Trying to use objects that have multithreading crashes the jupyter kernel

boostorg / python

Boost.org python module

http://boostorg.github.io/python

Boost Software License 1.0

469 stars 201 forks source link

Trying to use objects that have multithreading crashes the jupyter kernel #454

Closed aromanro closed 3 weeks ago

aromanro commented 4 weeks ago

I implemented a python library using boost::python. I test it usually in Windows environment (although it can be compiled on linux and mac, too, I didn't test yet if there the behaviour is the same).

Everything works as it should, except when I attempt to execute something multithreaded using either async/future or std::thread. An attempt to do so crashes the kernel.

At first I noticed that with async/future (even trying to execute an empty lambda with a void return crashes at the attempt of the future.get())... then I switched to my own implementation of a thread pool that uses std::thread, where it crashes as well.

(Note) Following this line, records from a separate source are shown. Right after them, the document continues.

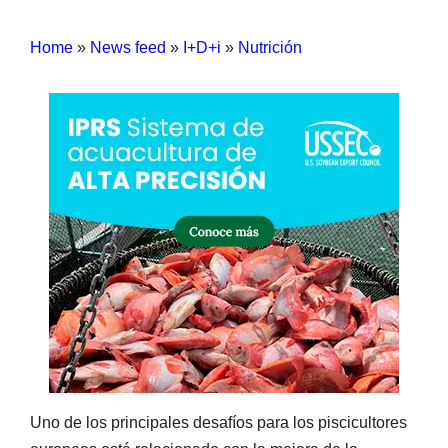
Home
»
News feed
»
I+D+i
»
Nutrición
Uno de los principales desafíos para los piscicultores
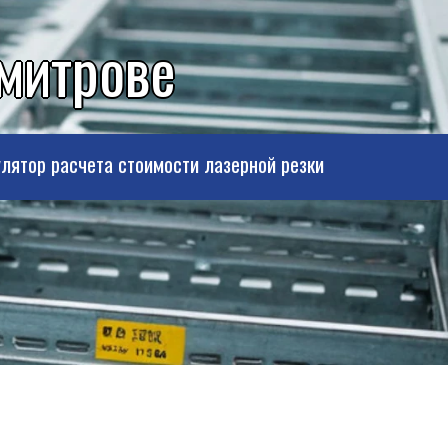
митрове
лятор расчета стоимости лазерной резки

Is this a known problem? If yes, is there a workaround?

Open MP multithreading works fine, by the way, but I need more flexibility than that.

stefanseefeld commented 4 weeks ago

Using Python in multi-threaded environments requires you to acquire / release the GIL ("Global Interpreter Lock") properly. Calling from Python into C++ should release the GIL for any non-trivial C++ functions, while C++ code that's calling back into Python should (re-)acquire the GIL before passing control to the Python runtime.

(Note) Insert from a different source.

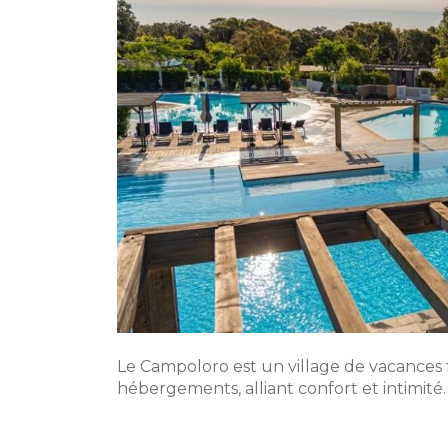
Le Campoloro est un village de vacances f
hébergements, alliant confort et intimité.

aromanro commented 4 weeks ago

I don't use python from the library, so there is no c++ calling into python.

I also don't use GIL, the library uses internally its own computing threads that have their own locking mechanism. There is no multithreading as 'seen' from the python calls, despite the existing threads.

The python calls into the library go into a single thread.

stefanseefeld commented 4 weeks ago

I agree in that case you don't need to deal with the GIL. But what makes you think that the problem is related to Python or Boost.Python, rather than some C++-internal multi-threading bug ? (I'm not a regular Windows user, but I do remember having to carefully select a runtime library to match my multi-threading choices...)

aromanro commented 4 weeks ago

I have tests for the c++ part, which pass. The library is not used only in python.

I changed the code in there to have simply an empty lambda that returns nothing, launched with async, just a simple get call on the future exhibits the problem.

After I switched to a quite different method - my own threads, avoiding async/future, the same behaviour persists.

I'll check the compiling/linking related stuff for the dll, maybe it's something in there...

aromanro commented 4 weeks ago

As an additional info, the variant with thread pooling does the crash without having the threads execute anything: they are just created and started at that point and they 'run' idle, just waiting for jobs.

aromanro commented 3 weeks ago

Even more info on this: it's not thread creation or running alone... it's using a mutex in them that causes this. Unfortunately I need it to for having waiting for jobs and signaling when to terminate the threads.

I might have some workarounds, but they are very limiting.

stefanseefeld commented 3 weeks ago

I have plenty of multi-threaded code using Boost.Python. I strongly doubt your problem is related to Boost.Python.

aromanro commented 3 weeks ago

Me too. It was with open mp, though.

I started doing the changes to avoid any thread creation/stopping/releasing in constructors/destructors, this seems to help.

aromanro commented 3 weeks ago

Turns out it's related with release compiling optimizations. Maybe a VC++ bug or something. I compiled the dll in debug mode and it works fine this way.

Still trying to find the cause, but it's obviously unrelated with boost::python so I'm closing this.

aromanro commented 3 weeks ago

I'll leave this here just in case somebody has a similar issue.

The problem was that the attempt to lock a mutex did not succeed for any of the threads (even if I launched a single one). I needed that for having a wait on a condition that signaled that work is available, and obviously for having access to data protected between threads.

The bug manifested itself not only with my thread pool (again, trying to lock a single mutex and removing everything else to be sure it's not something else, failed to acquire the mutex for any of the threads, even if it was only one thread involved), but also with the async/future implementation (even where no mutex was used, just simple lambdas that returned results or even nothing, the get() on the future did the crash).

The final resolution was to build the dll with 'multi-threaded' instead of 'multi-threaded dll'.